> _Prompt_
Which of the lines in the data mention the string "title"? List them all.

Pictures paired with source code:
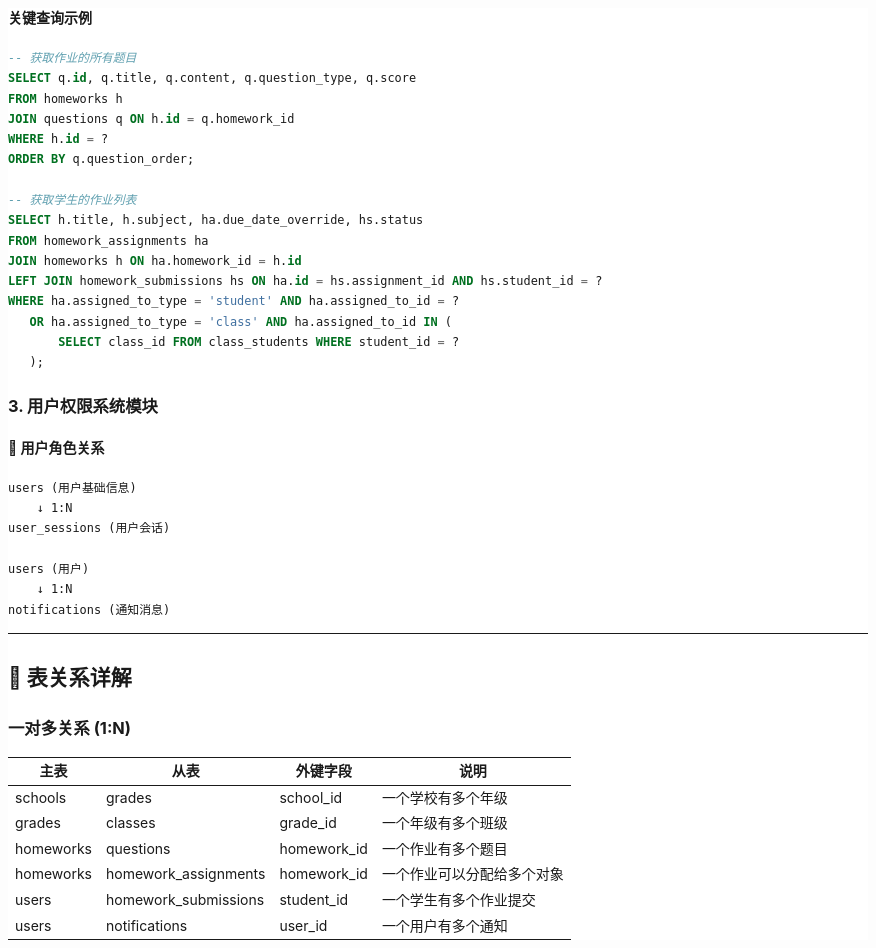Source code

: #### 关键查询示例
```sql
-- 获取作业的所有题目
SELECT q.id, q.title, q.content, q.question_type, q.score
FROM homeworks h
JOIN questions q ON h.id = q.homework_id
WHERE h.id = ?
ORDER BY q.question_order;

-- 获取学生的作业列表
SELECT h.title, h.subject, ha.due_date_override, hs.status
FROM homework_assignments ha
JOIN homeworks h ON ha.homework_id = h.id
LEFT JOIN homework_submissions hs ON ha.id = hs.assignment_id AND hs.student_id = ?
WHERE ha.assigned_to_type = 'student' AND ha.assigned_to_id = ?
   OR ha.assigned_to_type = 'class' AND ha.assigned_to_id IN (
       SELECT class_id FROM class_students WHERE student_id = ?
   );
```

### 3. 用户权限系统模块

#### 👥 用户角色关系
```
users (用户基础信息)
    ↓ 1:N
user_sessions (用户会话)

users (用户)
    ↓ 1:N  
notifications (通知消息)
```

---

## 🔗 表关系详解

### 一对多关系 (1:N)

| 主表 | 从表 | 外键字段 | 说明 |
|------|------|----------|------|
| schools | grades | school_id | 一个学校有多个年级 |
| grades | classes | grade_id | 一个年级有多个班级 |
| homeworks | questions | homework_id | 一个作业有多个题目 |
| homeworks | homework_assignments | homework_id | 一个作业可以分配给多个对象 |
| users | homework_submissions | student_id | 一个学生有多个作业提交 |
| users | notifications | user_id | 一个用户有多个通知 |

> _Task output_
SELECT q.id, q.title, q.content, q.question_type, q.score
SELECT h.title, h.subject, ha.due_date_override, hs.status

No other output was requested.